Actinomycin D decreases Mcl-1 expression and acts synergistically with ABT-737 against small cell lung cancer cell lines.

ABT-737, which blocks the function of Bcl-2 and Bcl-X(L) but not Mcl-1, has shown single-agent activity in preclinical models of small cell lung cancer (SCLC). Elevated expression of Mcl-1 induces resistance to ABT-737 in SCLC. Based on the short half-life of Mcl-1 mRNA and protein, we hypothesized that the actinomycin D could reverse Mcl-1-induced resistance to ABT-737. The dose-response of multiple SCLC cell lines to actinomycin D in the absence and presence of ABT-737 was followed by the assessment of Bcl-2 family expression and poly ADP ribose polymerase cleavage by Western blot, viability by tetrazolium dye reduction and clonogenic assay, and cell cycle kinetics by flow cytometry.
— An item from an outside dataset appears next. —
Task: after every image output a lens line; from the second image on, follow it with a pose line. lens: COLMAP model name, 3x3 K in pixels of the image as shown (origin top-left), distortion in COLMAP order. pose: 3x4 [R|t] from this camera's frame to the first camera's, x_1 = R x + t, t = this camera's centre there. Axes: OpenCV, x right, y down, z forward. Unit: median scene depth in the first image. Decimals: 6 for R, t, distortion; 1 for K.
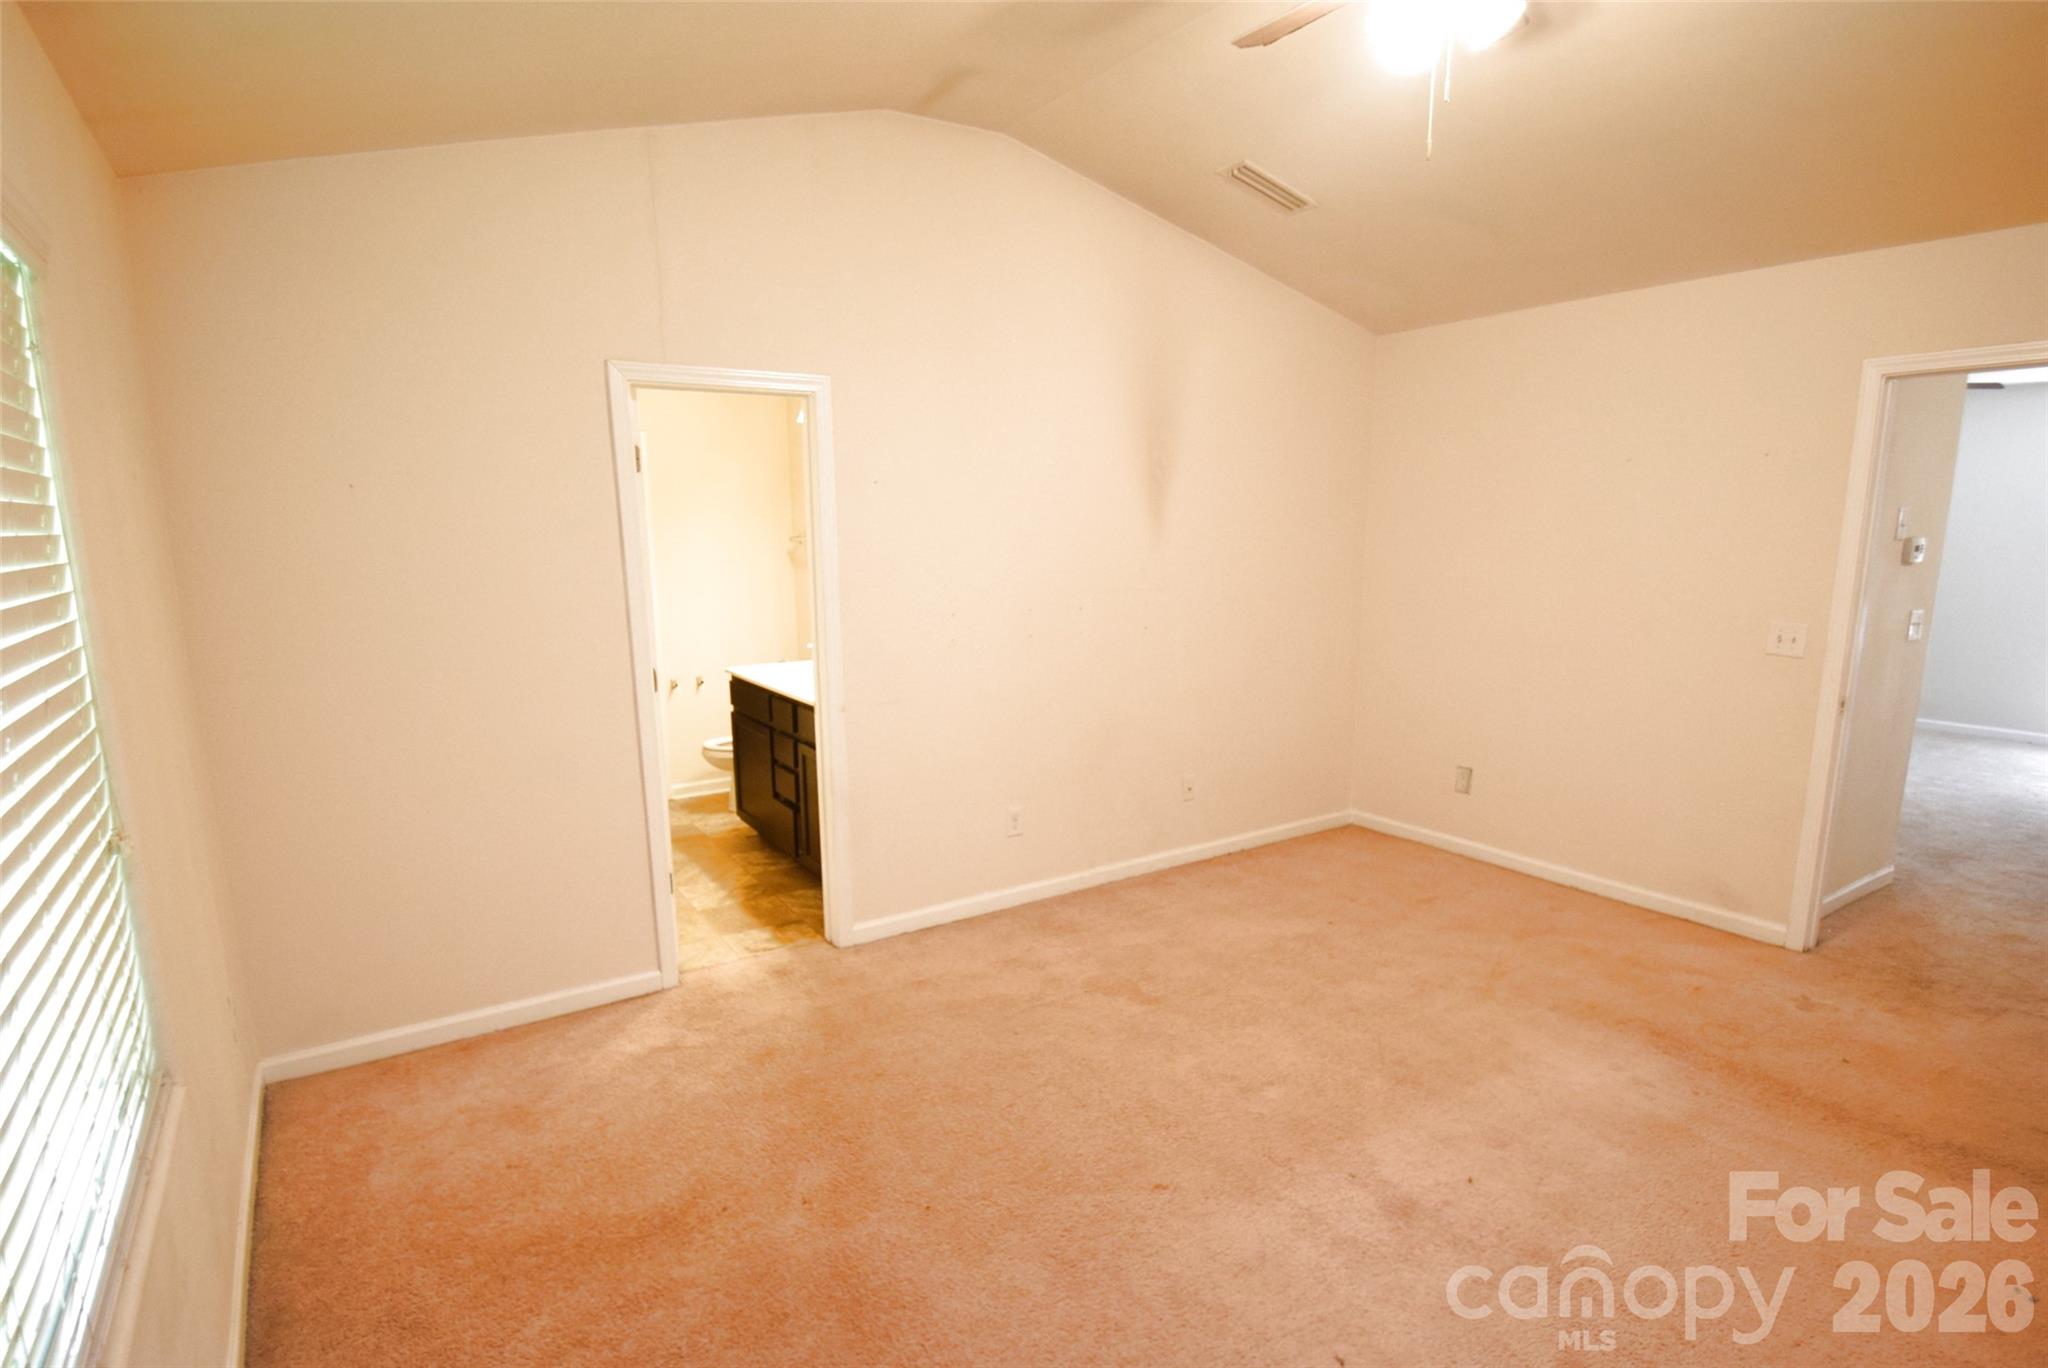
lens RADIAL K [[1063.4, 0, 996.9], [0, 1063.4, 688.0], [0, 0, 1]] dist [-0.000277, 0.000004]
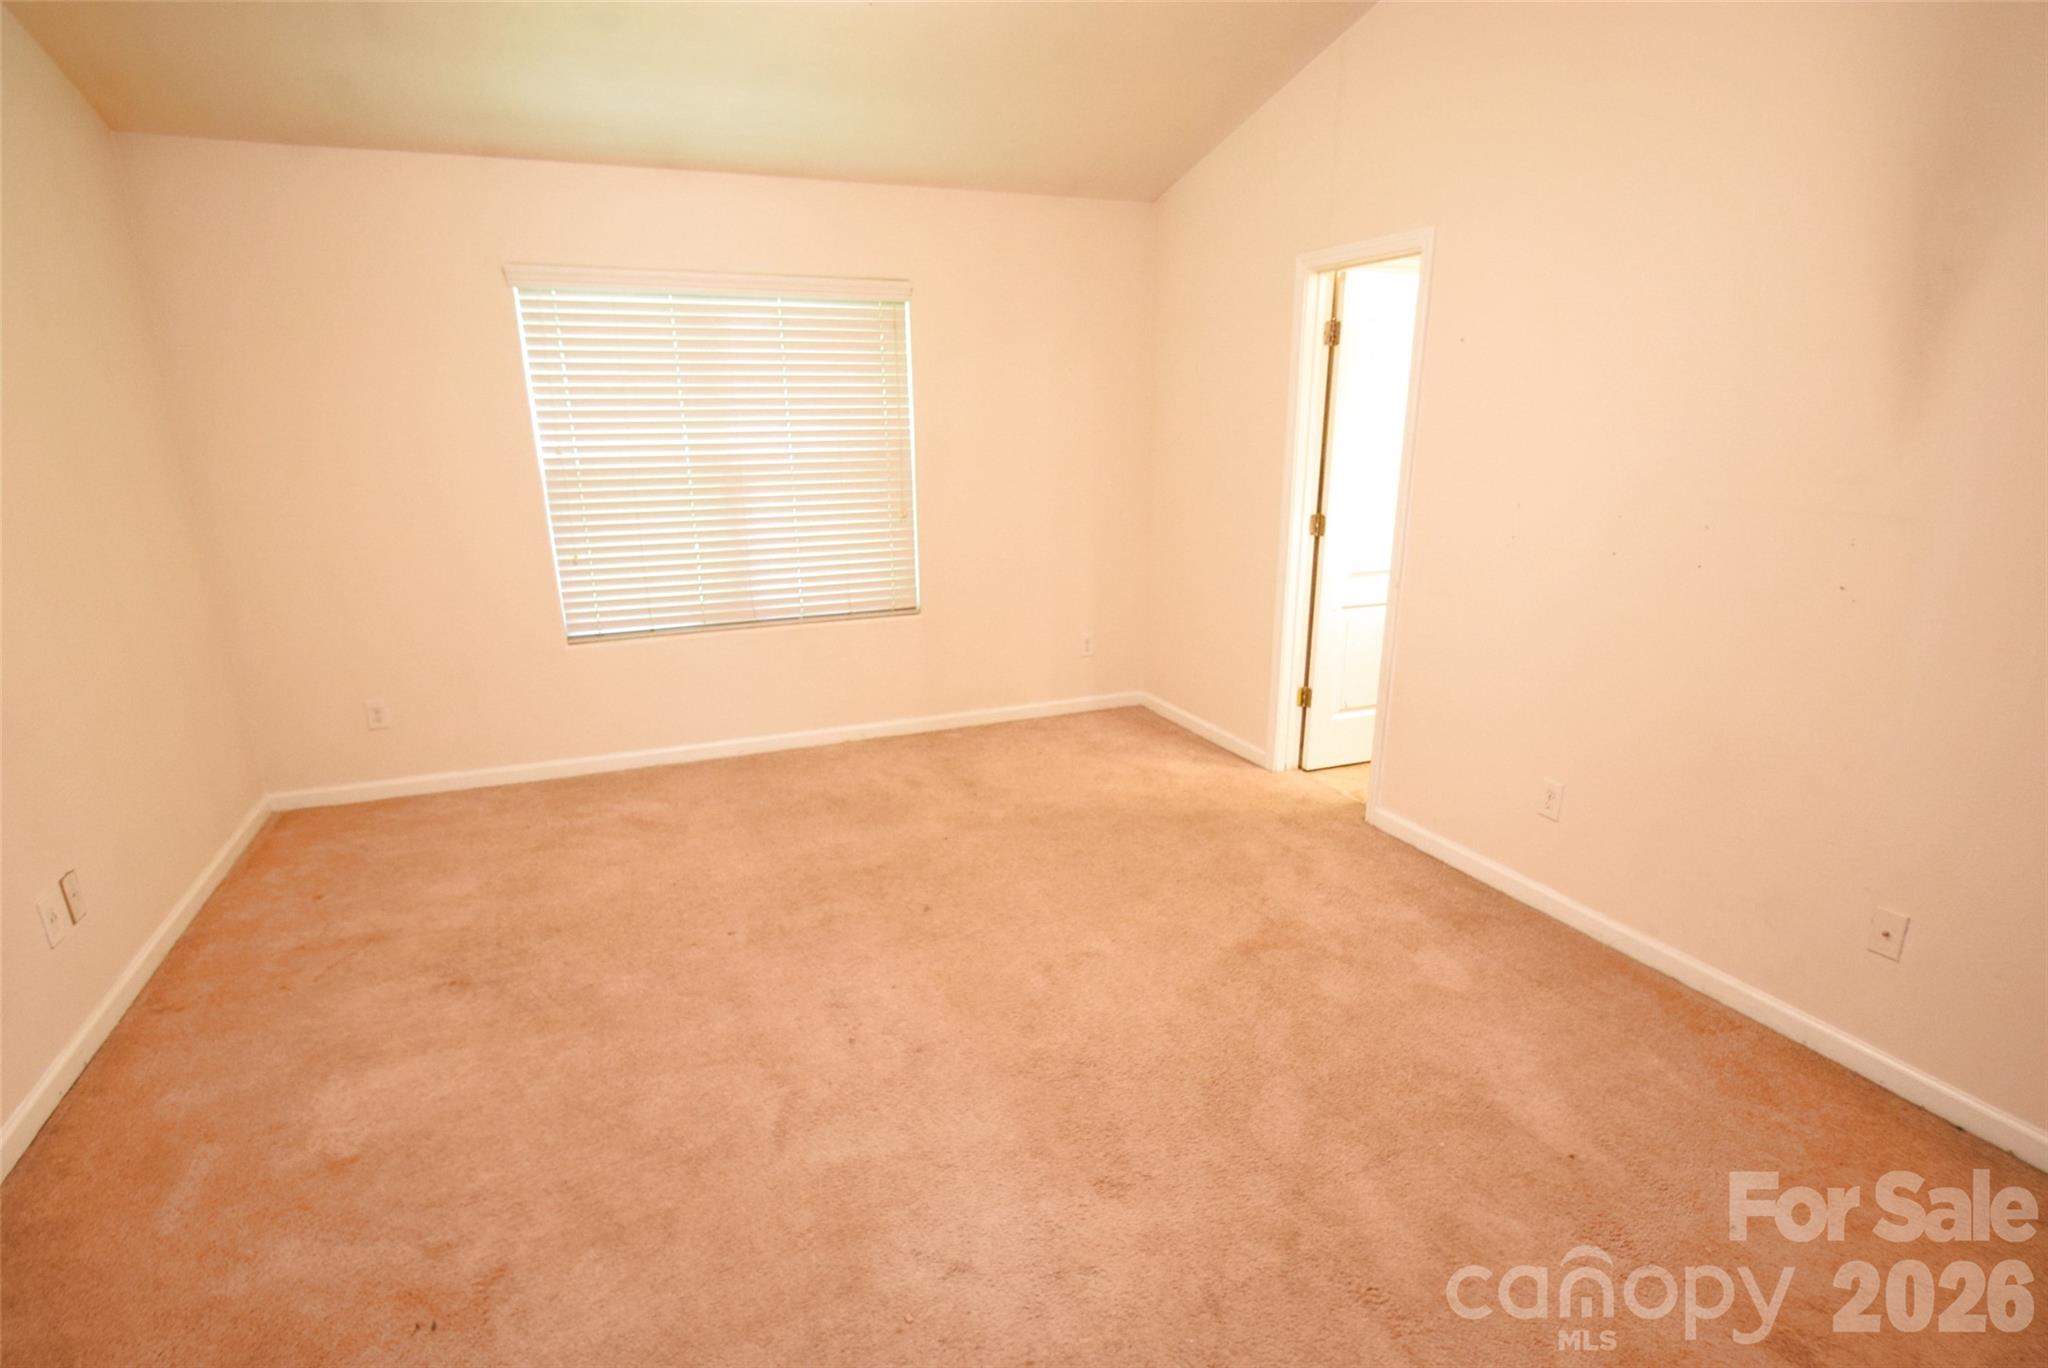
lens RADIAL K [[1063.4, 0, 996.9], [0, 1063.4, 688.0], [0, 0, 1]] dist [-0.000277, 0.000004]
pose [[-0.180956, 0.268485, -0.946135, 0.811759], [-0.144322, 0.944353, 0.295582, -0.118333], [0.972844, 0.190035, -0.132138, 0.747085]]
Actinomycin D decreased Mcl-1 expression and resulted in a cell line-dependent increase in Noxa expression. Clinically relevant concentrations of actinomycin D from 0.4 to 4 ng/mL showed single-agent activity across a panel of SCLC cell lines. When combined with low micromolar doses of ABT-737, near complete loss of viability was seen with synergistic combination indices of 0.5 to 0.7. Exposure to 4 ng/mL actinomycin was only required for the first 24 hours of the combined incubation, mimicking a clinically achievable area under the curve, but the presence of ABT-737 was required for an additional 48 hours to obtain maximal effect. Clinically relevant concentrations of actinomycin D act synergistically with ABT-737 to induce SCLC apoptosis, which can be at least partially attributed to the actinomycin D-induced decrease in Mcl-1 and increase in Noxa expression. Taken together, these data suggest the feasibility of combining actinomycin D with BH3-mimetic drugs in the clinical setting.